The Hotel Kewanee is a former hotel in downtown Kewanee, Illinois, located at 125 North Chestnut Street.

==History==
The Hotel Kewanee was built in 1916. It is a four-story brick building, and during its heyday it featured over 100 guest rooms, a restaurant, a full bar, a lounge, a ballroom, and many local businesses in its storefronts on the ground floor. Peoria architects Hewitt & Emerson designed the building, which cost $150,000. At the time of its opening in 1916, it was known as The Parkside Hotel. This moniker lasted until the 1950s, when it was renamed The Hotel Kewanee following a major renovation.

Longtime proprietor Charlie Summers Sr. and his family owned and operated the hotel from 1962 to 1992. During this time, the hotel hosted a full-scale restaurant, bar, and lounge that were open to the public. It also hosted private functions in its ballroom until 1977, when the ballroom was replaced with additional hotel rooms. The Hotel Kewanee hosted many famous guests over the years, including: U.S. Senator Everett McKinley Dirksen (R-IL); Governor Richard Buell Ogilvie (D-IL); Maureen Reagan, daughter of President Ronald Reagan; Margaret Whiting, pop singer; Bob Crosby, bandleader and brother of actor Bing Crosby; Suzy Bogguss, country music singer; U.S. Senator John Tower (R-TX); and Marjabelle Young Stewart, author and etiquette expert.

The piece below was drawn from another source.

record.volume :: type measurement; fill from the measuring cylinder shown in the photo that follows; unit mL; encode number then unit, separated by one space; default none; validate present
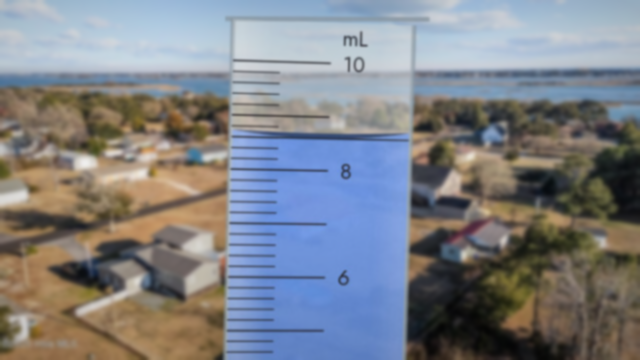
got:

WKEI, a Kewanee-based radio station, had its studios on the fourth floor of The Hotel Kewanee from 1961 to 1981.

In 2006, it was named to the National Register of Historic Places.

The Henry County Housing Authority acquired the building in the early 2000s. It has been renovated for use as senior citizen housing and was renamed Parkside Apartments.